The colour of the traditional baggy green cap will be used on Australia's one-day uniforms this summer

Peter English
Peter English
05-Sep-2006


Green machine leader: Ricky Ponting unveils the new adidas look © Getty Images
The colour of the traditional baggy green cap will be used on Australia's one-day uniforms this summer, but another icon tone has been dumped to allow the change. Gold shirts and trousers have been sent to the opportunity shops after a sun-fading reign as the dominant hue in home series fashion.

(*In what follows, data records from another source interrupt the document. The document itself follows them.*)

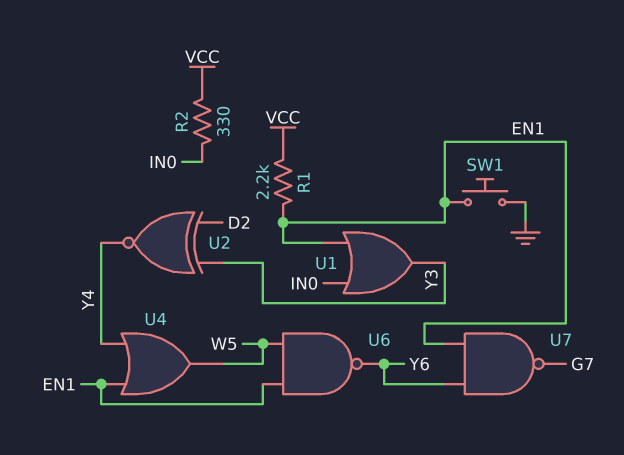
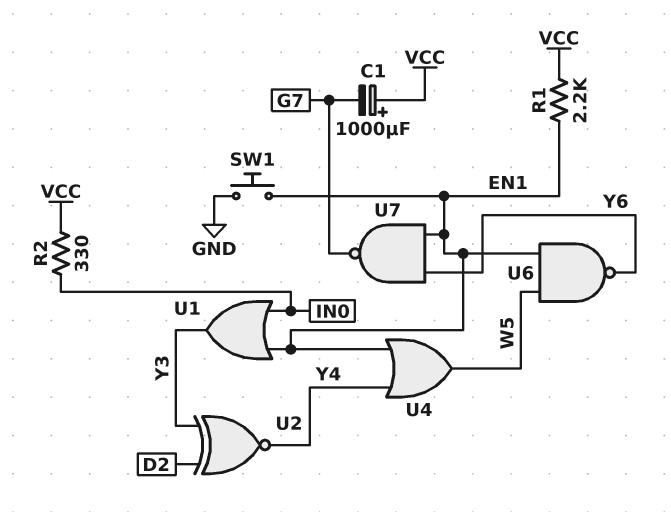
C1: none -> 1000uF (plus VCC, minus G7)

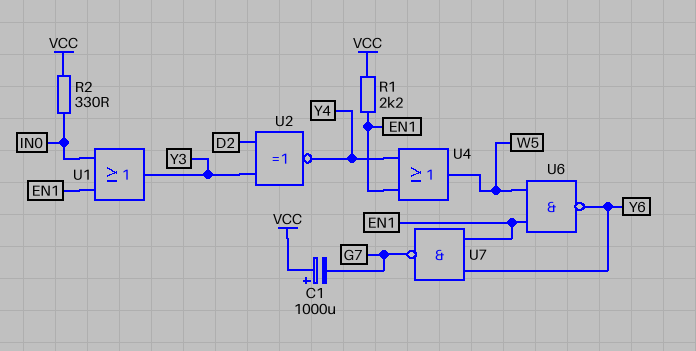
SW1: button (EN1, GND) -> none

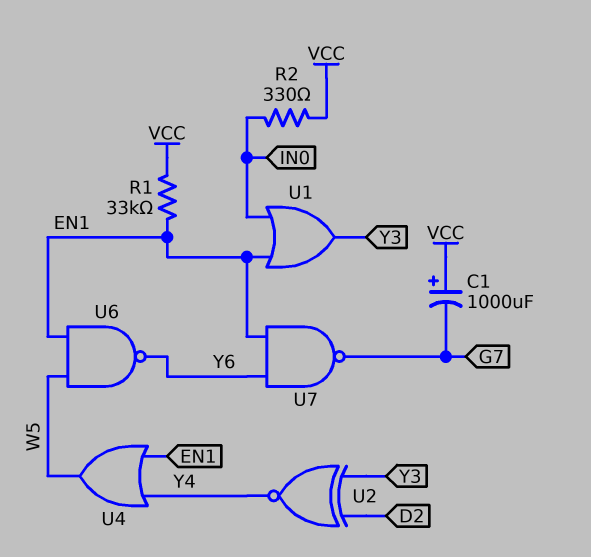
R1: 2.2k (EN1, VCC) -> 33k (EN1, VCC)

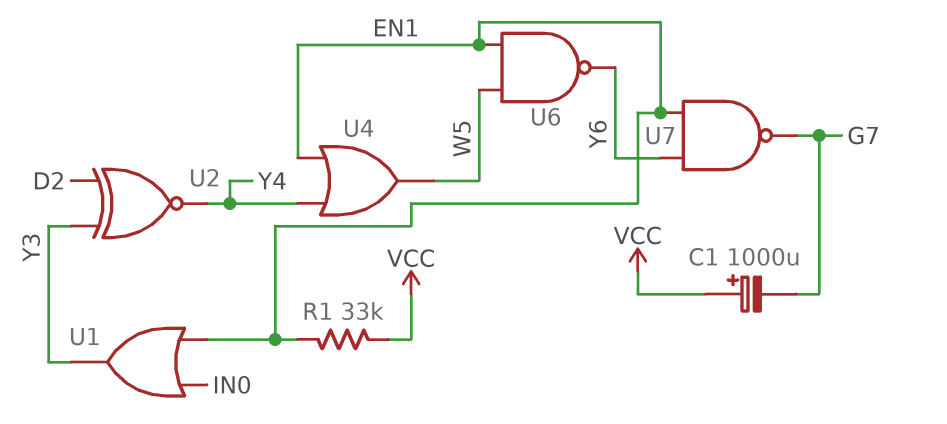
R2: 330 (IN0, VCC) -> none

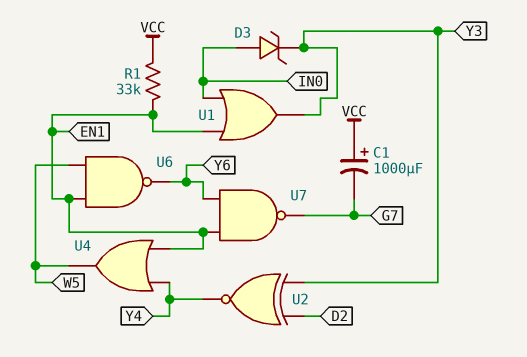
D3: none -> zener (A IN0, K Y3)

Greg Chappell's 1980-81 teams staged the "canary yellow" pyjama revolution and Australian sides have stuck with variations of it as the predominant colour through Southern Cross stars and horizontal stripes, thunderbolts striking over Craig McDermott's chest in 1992-93 and the Spiderman style of 2003-04. In this summer's currently name-less tri-series the only gold patches will belong to the players' names and numbers, the stars on the Southern Cross logo and the manufacturer's stripes on the shoulders.

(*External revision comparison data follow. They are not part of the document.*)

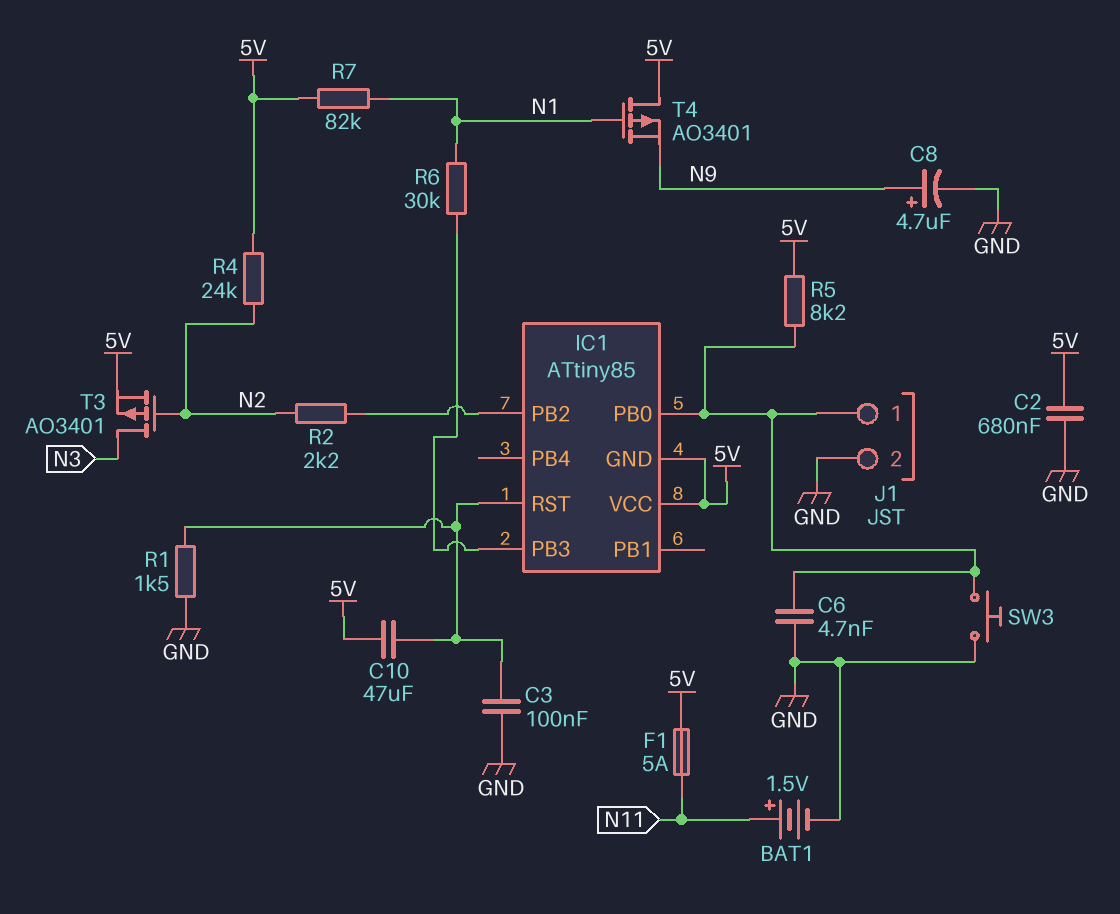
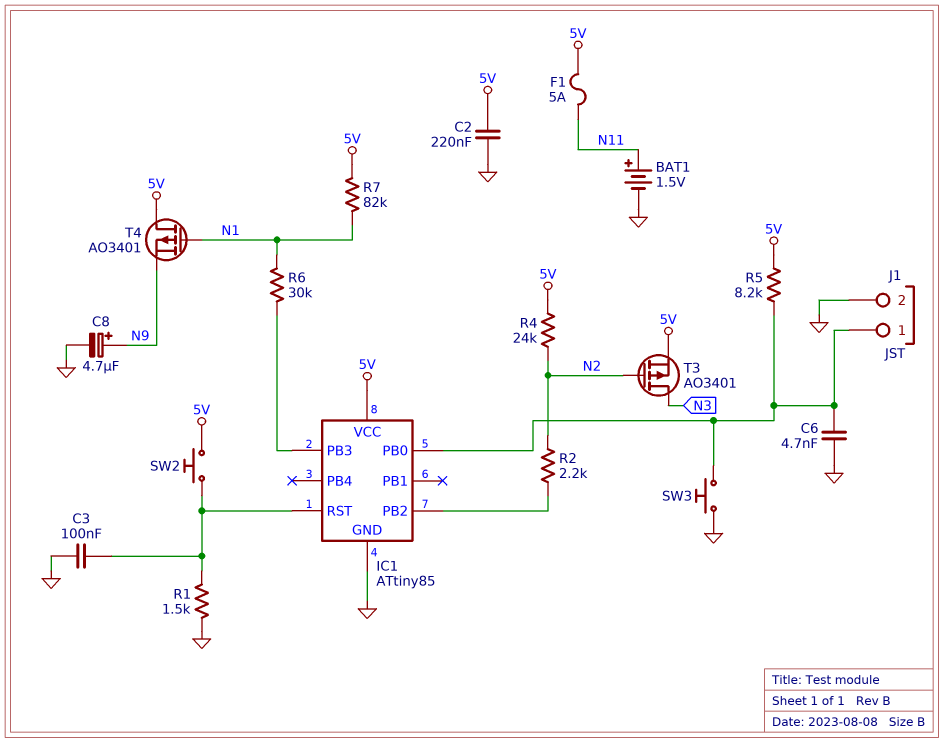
C2: 680nF (5V, GND) -> 220nF (5V, GND)
C10: 47uF (5V, IC1/RST) -> none
IC1 pin GND: 5V -> GND
SW2: none -> button (5V, IC1/RST)

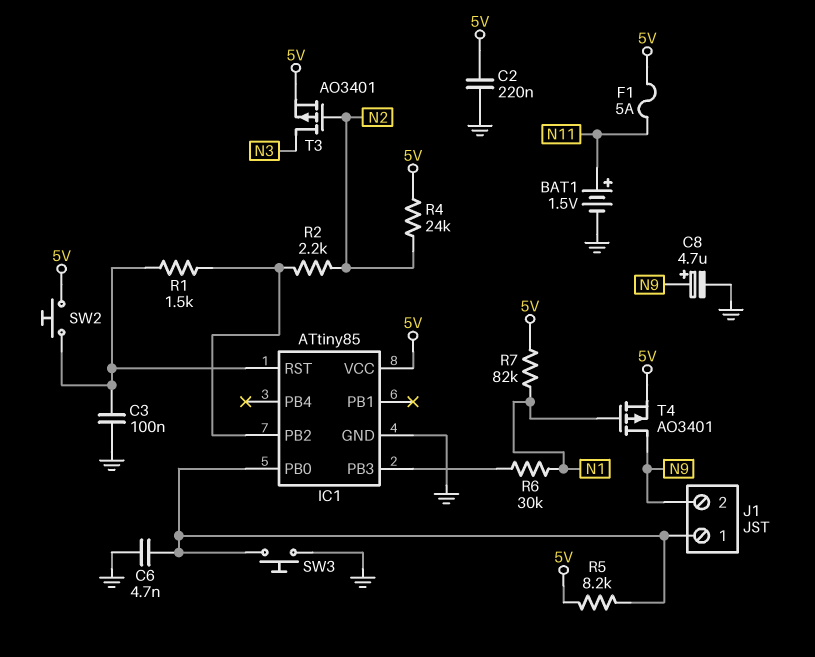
J1 pin 2: GND -> N9
R1: 1.5k (GND, IC1/RST) -> 1.5k (IC1/PB2, IC1/RST)
T4: PMOS AO3401 (G N1, D 5V, S N9) -> PMOS AO3401 (G N1, D N9, S 5V)

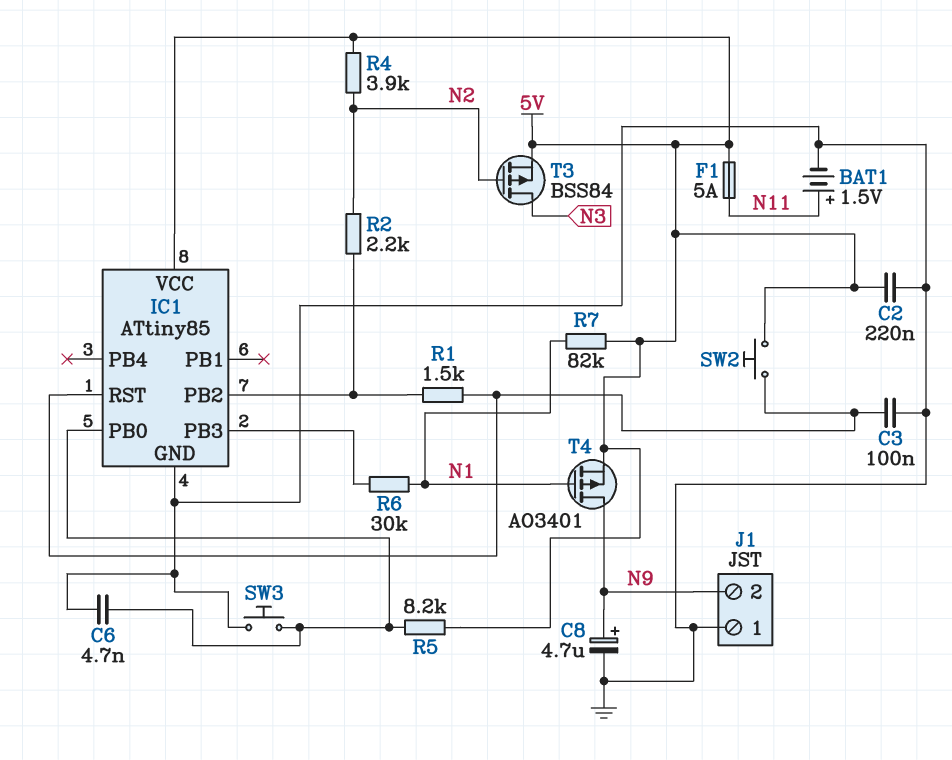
J1 pin 1: IC1/PB0 -> GND
R4: 24k (5V, N2) -> 3.9k (5V, N2)
T3: PMOS AO3401 (G N2, D N3, S 5V) -> PMOS BSS84 (G N2, D N3, S 5V)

When the squad uses the kit for the first time against England on January 12, the Australians will show off the same dominant colour as Bangladesh, South Africa, Pakistan and Kenya, but it's unlikely the rest of the world's teams will be green with envy. At the first showing the kit appears to have been picked up from surplus stock of army-style casual gear during the squad's pre-season boot camp.
Designed in consultation with the players, the new-age uniforms include fabric colour-matching to an original baggy green cap, no collar, a "sun protection neck line" and a "mesh zip neck". "It feels great," Ricky Ponting told AAP at the SCG launch. "It's very light-weight. In the conditions we play in around the world it's important that you have the right technology and materials in your shirt.


Spidermen: Ponting with Andrew Symonds © Getty Images
"The guys won't have to be flicking their collars right up through the game. The zip at the front will enable the collar to stay up and keep the sun off the back of our necks, which is obviously very important."
Player kits change as often as venues for spring fashion parades and the view of Alan Barnes, the former Australian Cricket Board secretary, becomes more outdated every season. "Pardon me," he said during the original forays into non-white fashion, "but I've always thought people watched cricket for the play, not the décor."
This season Cricket Australia, the swankier, 21st century version of the ACB, is using the uniform in money-making and patriotic schemes - it wants to ensure the local crowd is not out-cheered or out-numbered by England fans during the Ashes. As part of CA's "Go Off in Green and Gold" campaign, which was also launched today, every person who buys a replica shirt will have the opportunity to stand in one of three huge photos with the Australian team in Brisbane, Melbourne and Sydney.